Kuur Therapeutics has recently released interim data on their CAR-NKT cell therapy platform, which was created for the treatment of hematological and solid malignancies. This data comes from two phase 1 studies: the GINAKIT2 study and the ANCHOR study. The former evaluates KUR-501 as a treatment for relapsed/refractory neuroblastoma while the second investigates KUR-502 for R/R CD19 positive malignancies.
Neuroblastoma is a rare form of cancer that forms from immature nerve cells, neuroblasts. It typically impacts children under the age of five. Affected individuals will experience symptoms like bulging eyes, bone pain, painless lumps beneath the skin, dark circles around the eyes, the inability to move certain body parts, trouble breathing, swollen stomach, and a lump in the abdomen, neck, or chest.

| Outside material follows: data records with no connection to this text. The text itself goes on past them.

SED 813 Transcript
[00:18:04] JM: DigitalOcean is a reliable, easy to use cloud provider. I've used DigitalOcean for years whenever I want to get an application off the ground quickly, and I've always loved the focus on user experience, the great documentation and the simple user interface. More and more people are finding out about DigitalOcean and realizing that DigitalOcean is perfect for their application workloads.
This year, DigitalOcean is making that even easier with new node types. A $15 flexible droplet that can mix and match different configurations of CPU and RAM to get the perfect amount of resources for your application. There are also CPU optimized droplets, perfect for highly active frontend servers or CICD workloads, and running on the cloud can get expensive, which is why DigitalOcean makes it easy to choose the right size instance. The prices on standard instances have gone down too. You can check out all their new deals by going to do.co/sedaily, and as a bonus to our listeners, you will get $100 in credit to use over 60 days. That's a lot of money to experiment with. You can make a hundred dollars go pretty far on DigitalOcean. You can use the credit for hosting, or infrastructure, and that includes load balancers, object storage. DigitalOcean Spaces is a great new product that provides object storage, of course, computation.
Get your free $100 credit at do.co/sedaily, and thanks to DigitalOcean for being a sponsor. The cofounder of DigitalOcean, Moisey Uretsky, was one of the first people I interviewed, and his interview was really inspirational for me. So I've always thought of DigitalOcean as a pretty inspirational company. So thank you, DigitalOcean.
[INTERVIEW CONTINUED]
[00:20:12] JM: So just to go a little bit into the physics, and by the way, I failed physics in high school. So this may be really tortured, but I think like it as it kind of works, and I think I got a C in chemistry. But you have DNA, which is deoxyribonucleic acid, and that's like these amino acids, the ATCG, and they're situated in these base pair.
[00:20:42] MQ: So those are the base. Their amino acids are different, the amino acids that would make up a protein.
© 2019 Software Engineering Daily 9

After noticing the characteristic symptoms, doctors will begin the diagnostic process with a physical exam. X-rays, CT scans, ultrasounds, bone marrow or tissue biopsies, and urine and blood tests will follow. After a diagnosis is confirmed, treatment options consist of chemotherapy, radiation, surgery, immunotherapy, stem cell transplants, or investigative treatments.
Researchers from Kurr Therapeutics are very excited by the initial data from the two studies. They acknowledge that they are only at the start of the clinical trial process, but the safety profile and tumor homing ability of the treatments are encouraging.

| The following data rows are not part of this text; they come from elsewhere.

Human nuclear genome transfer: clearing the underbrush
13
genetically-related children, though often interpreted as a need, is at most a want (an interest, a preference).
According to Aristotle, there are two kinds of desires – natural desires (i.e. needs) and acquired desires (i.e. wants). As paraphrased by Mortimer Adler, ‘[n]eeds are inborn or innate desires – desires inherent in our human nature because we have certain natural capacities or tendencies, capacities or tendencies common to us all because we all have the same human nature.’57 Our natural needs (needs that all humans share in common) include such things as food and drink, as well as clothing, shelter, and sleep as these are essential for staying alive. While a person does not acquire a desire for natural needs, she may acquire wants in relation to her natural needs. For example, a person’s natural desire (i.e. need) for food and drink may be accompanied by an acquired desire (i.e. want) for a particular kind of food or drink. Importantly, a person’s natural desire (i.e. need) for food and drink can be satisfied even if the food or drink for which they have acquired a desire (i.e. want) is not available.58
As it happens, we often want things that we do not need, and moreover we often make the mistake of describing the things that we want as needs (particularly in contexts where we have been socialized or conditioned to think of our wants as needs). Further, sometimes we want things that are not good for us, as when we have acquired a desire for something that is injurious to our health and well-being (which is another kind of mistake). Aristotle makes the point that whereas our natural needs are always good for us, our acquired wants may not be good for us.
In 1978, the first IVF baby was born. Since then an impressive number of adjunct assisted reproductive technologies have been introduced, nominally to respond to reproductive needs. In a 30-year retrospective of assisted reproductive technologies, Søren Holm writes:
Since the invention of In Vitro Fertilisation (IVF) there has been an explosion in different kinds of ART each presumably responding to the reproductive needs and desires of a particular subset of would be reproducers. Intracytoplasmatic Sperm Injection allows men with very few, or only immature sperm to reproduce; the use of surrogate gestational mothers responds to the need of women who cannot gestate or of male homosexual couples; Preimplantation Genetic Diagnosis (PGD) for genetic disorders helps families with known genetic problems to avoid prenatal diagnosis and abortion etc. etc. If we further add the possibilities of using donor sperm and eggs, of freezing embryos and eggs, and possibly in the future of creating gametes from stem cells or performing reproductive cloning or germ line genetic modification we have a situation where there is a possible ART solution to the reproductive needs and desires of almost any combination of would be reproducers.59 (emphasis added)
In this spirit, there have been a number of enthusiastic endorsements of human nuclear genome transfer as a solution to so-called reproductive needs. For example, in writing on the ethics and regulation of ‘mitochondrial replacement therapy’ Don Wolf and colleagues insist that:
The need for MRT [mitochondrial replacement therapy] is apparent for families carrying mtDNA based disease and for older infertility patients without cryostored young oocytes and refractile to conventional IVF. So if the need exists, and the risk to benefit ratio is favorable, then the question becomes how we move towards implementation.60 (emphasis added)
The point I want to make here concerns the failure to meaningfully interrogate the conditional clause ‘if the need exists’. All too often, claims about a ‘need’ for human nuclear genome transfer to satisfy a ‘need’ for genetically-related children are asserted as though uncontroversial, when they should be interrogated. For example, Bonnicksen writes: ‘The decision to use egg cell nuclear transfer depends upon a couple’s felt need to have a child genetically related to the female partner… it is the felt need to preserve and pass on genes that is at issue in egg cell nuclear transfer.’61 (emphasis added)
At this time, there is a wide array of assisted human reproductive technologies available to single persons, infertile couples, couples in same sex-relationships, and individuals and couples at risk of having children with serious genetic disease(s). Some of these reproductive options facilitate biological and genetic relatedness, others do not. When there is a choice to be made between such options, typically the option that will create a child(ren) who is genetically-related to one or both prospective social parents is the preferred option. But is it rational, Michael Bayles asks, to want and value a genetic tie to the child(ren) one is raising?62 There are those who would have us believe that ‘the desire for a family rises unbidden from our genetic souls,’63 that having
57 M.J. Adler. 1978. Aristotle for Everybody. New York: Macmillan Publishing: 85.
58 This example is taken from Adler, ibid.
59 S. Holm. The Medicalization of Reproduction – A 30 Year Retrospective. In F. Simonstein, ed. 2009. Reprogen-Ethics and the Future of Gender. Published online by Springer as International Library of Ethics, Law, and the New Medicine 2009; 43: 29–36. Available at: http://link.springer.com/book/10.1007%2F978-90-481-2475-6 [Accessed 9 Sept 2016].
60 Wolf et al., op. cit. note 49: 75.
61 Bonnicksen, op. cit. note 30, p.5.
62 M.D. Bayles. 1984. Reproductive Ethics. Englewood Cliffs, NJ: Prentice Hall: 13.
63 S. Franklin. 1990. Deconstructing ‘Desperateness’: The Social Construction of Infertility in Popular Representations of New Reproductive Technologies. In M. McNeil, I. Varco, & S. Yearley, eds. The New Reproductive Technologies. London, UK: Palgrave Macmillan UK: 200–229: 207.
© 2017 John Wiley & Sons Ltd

Looking specifically at the phase 1 GINAKIT2 study, ten patients were given escalating doses, with the highest dosage at 1×108 cells/m2.. Of these ten pen patients, one patient reached a complete response, one reached a partial response, and three have achieved stable disease. After taking samples from their tumors for biopsies, researchers saw that the CAR-NKT cells were able to home in on the neuroblastoma cells. The safety profile was favorable as well; there was only a single case of grade two cytokine release syndrome (CRS).

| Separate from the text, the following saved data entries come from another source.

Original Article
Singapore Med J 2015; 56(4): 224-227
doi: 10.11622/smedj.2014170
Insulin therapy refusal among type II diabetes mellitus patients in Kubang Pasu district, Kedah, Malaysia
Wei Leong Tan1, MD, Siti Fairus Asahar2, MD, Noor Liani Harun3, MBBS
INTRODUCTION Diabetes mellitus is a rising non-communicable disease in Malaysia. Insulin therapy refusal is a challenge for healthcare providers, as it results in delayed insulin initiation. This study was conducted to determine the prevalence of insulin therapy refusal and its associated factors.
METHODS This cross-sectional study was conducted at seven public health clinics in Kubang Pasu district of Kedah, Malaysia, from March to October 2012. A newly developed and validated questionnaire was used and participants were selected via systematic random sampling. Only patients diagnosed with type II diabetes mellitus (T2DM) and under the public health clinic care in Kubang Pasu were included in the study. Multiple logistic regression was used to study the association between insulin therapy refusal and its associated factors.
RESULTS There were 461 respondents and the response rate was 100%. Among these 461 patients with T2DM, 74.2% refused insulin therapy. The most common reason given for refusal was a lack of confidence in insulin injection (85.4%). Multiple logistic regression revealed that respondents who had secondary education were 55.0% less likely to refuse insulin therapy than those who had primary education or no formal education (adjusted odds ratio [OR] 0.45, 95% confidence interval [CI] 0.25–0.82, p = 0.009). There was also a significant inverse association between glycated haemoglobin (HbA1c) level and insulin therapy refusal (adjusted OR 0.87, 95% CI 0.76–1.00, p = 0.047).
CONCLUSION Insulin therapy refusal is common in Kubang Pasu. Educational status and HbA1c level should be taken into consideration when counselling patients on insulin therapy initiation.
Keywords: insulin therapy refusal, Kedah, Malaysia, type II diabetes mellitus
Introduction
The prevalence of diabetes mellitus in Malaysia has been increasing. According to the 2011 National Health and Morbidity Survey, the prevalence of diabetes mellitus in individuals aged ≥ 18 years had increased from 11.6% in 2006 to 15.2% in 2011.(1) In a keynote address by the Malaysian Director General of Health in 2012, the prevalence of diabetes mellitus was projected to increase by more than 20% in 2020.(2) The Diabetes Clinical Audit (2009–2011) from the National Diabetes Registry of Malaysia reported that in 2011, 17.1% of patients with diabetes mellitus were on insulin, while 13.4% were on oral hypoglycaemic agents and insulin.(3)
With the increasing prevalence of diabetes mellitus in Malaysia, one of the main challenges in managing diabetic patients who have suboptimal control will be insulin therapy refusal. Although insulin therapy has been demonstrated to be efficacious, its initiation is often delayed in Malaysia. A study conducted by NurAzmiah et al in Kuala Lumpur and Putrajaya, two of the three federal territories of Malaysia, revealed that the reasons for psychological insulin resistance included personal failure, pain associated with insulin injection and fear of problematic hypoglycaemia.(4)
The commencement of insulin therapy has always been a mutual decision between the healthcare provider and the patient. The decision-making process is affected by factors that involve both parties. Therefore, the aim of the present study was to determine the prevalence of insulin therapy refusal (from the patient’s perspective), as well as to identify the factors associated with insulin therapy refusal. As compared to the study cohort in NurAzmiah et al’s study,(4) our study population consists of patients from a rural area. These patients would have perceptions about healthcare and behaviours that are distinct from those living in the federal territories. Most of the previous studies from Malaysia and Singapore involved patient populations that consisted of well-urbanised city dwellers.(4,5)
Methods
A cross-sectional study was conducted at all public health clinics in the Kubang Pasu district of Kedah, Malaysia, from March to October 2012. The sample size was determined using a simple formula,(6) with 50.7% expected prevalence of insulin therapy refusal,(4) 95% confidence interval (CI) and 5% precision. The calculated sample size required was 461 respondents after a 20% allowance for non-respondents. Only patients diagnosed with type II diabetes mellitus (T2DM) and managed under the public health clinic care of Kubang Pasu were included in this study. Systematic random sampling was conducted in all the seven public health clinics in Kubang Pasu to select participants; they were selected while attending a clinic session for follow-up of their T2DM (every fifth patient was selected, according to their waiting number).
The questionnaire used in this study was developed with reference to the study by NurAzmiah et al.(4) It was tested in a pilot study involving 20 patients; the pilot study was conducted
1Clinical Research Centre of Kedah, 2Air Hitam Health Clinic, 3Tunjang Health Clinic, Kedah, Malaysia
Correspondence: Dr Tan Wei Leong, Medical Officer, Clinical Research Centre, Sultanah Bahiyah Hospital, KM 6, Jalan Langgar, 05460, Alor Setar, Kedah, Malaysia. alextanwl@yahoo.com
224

Turning to the ANCHOR study, two lymphoma patients were enrolled and dosed with1×107 cells/m2. Both achieved a response, with one being a complete response and the other a partial. The safety profile was extremely favorable, with no cases of cytokine release syndrome, immune effector cell-associated neurotoxicity syndrome, or graft vs. host disease.
The interim data from these two trials is extremely positive, which is exciting for both medical professionals and patients. Hopefully future clinical trials find the same success.